In Hajia Mahama’s view, although significant progress had been made after many years of implementing the current decentralisation and local government system, there were a few grey areas that required improvement for participatory governance and local democracy to be deepened.
She cited the election of MMDCEs by the citizenry on a partisan basis, in tandem with the mode of electing national-level leaders, as one of such grey areas.
Close governance gap
To close that governance gap, it is recalled that some political parties, including the New Patriotic Party (NPP), the National Democratic Congress (NDC) and the Progressive People’s Party (PPP), in the run up to the 2016 general election, pledged in their manifestos to elect MMDCEs.
The MMDCEs have, since 1988, been appointed by the President, and currently Article 243 of the 1992 Constitution and Section 20 of the Local Governance Act 2016 (Act 936) provide for the position and give power to the President to appoint MMDCEs, with the prior approval of not less than two-thirds majority of the members of the district assemblies present and voting.
Need for change
According to Hajia Mahama, the need for a change in the mode of appointing MMDCEs was supported by a number of governance institutions, including the National Commission for Civic Education (NCCE) and the Centre for Democratic Development, Ghana (CDD-Ghana).
Furthermore, she said, the Constitution Review Commission Report on the 1992 Constitution and a survey conducted at the 2019 New Year School at the University of Ghana indicated support for electing MMDCEs on a partisan basis.
She said Ghana was not alone in pushing for the popular election of its local leaders, saying that “the popular election of local leaders by citizens has become one of the accepted best practices globally to deepen local democracy”.
She mentioned Uganda, Kenya, Namibia, The Gambia, Senegal, South Africa and Zambia as African countries doing so, adding that other countries on the same wavelength were the United Kingdom, the United States, France and Canada.

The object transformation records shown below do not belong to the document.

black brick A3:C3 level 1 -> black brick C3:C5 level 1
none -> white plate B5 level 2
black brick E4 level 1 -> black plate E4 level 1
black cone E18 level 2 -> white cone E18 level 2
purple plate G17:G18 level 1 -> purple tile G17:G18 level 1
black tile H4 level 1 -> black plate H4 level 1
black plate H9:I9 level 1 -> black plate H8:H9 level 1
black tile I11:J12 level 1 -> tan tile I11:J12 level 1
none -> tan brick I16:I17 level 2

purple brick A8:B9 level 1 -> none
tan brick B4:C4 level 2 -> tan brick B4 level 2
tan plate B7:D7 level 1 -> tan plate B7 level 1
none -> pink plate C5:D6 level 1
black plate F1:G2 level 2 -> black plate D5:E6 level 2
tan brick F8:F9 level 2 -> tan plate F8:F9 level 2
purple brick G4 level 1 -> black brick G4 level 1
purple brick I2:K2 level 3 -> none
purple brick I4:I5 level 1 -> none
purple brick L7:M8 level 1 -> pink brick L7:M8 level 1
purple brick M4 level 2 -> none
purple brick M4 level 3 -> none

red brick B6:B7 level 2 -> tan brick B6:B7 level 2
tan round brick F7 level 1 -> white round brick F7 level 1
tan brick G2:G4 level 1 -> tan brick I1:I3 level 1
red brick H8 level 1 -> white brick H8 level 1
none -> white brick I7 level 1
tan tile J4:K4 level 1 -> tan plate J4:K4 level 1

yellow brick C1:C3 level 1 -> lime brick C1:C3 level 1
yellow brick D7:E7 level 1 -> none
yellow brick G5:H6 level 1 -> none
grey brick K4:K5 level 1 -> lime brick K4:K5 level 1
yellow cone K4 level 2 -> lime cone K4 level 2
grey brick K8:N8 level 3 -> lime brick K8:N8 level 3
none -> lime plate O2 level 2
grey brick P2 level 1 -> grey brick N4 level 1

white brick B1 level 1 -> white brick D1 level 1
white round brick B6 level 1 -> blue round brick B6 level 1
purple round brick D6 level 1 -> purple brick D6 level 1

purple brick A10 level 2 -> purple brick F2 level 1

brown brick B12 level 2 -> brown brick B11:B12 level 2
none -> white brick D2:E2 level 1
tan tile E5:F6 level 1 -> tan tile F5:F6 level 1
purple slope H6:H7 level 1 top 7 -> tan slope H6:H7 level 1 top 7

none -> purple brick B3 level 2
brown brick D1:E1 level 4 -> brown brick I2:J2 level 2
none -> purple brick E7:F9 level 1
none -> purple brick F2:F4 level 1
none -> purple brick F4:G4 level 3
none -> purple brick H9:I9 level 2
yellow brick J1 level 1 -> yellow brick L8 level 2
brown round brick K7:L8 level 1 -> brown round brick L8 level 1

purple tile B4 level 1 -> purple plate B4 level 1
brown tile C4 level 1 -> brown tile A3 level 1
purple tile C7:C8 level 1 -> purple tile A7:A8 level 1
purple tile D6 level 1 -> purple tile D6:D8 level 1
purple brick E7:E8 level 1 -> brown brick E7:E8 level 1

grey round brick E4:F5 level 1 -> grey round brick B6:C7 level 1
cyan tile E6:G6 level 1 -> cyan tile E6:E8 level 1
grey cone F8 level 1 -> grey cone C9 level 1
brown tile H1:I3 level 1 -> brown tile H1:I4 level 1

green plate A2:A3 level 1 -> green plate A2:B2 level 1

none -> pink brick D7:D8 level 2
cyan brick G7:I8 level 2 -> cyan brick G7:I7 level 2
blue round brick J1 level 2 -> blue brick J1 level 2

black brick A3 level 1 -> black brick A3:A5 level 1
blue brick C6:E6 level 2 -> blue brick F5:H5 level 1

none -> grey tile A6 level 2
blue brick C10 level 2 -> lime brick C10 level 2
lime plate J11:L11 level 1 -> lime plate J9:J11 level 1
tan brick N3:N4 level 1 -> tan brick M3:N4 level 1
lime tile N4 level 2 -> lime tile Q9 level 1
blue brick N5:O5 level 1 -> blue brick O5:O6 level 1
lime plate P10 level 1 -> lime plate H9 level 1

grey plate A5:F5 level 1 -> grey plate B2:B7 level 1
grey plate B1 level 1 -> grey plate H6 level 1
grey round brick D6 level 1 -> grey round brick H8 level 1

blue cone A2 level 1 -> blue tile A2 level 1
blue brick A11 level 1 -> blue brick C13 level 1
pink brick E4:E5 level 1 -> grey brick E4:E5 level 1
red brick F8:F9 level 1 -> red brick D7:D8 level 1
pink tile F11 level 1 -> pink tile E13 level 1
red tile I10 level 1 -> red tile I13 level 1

Hajia Mahama said the move by Ghana to elect its MMDCEs on a partisan basis was in line with global best practice in local governance and in accord with both democratic theory and public accountability.
The government, in 2017, initiated a process to make the necessary constitutional, legal, policy and institutional changes required to give effect to the campaign promise to elect MMDCEs on a partisan basis.
In President Nana Addo Dankwa Akufo-Addo’s 2018 State of the Nation Address (SoNA) to Parliament, he stated his government’s commitment to elect MMDCEs on a partisan basis.
He again reiterated his commitment to ensure the election of MMDCEs in his 2019 SoNA to Parliament.
But to elect MMDCEs on a partisan basis requires the amendment of Article 243(1), which is a non-entrenched provision, and the amendment of an entrenched provision, Article 55(3), both of which Parliament is currently considering and is yet to pass.